Thomas Moore, who wrote Care of the Soul, says,

““Soul” is not a thing, but a quality or a dimension of experiencing life and ourselves. It has to do with depth, value, relatedness, heart, and personal substance.”

Moore paraphrases Marsilio Ficino from five hundred years ago who says that we must be careful about choosing “colours, spices, oils, places to walk, countries to visit” because these are all “very concrete decisions of everyday life that day by day either support or disturb the soul.”

I think we’re all within our rights to be a little melodramatic from time to time and yawp at the darkness of the universe when the world is turning circles running 'round our brains, to paraphrase Sting. And then. When the yawping is done, we might ask: What are our obligations to simply witness the souls of others? What are our obligations to cultivate the daily circumstances in which the common person may apply poetics to their everyday life? How to get one’s soul back in alignment? How to make good use of whatever darkness arrives?


A note on the photos: I took them in Rome at Palazzo Massimo where the frescoes from the Villa of Livia hang. If you follow me on IG you might have seen our visit here.


April 12, 2023


Perfect Days, Gladness, Dignity, Darkness
8 April 2024 | 9:46 pm

A couple of nights ago, Rob and I watched Wim Wenders’ Perfect Days. You can watch the trailer here, and here: a review in the Guardian by Wendy Ide.

☆ ☆ ☆ ☆ ☆

» **GOAL 1**
From the passage on the soul above, copy the text starting at "April 12, 2023" and ending at "by Wendy Ide.".
» **GOAL 2**
Answer these questions using the passage on the soul above:
(a) What book did Thomas Moore write?
(b) Where were the photos taken?
(c) What film did Rob and the writer watch a couple of nights ago?

☆ ☆ ☆ ☆ ☆

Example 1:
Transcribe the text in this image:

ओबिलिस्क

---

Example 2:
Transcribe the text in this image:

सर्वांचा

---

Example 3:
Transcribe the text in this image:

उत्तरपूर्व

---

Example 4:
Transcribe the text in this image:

☆ ☆ ☆ ☆ ☆

» **TASK ANSWER 1**
April 12, 2023


Perfect Days, Gladness, Dignity, Darkness
8 April 2024 | 9:46 pm

A couple of nights ago, Rob and I watched Wim Wenders’ Perfect Days. You can watch the trailer here, and here: a review in the Guardian by Wendy Ide.

» **TASK ANSWER 2**
(a) Care of the Soul
(b) In Rome at Palazzo Massimo, where the frescoes from the Villa of Livia hang
(c) Wim Wenders' Perfect Days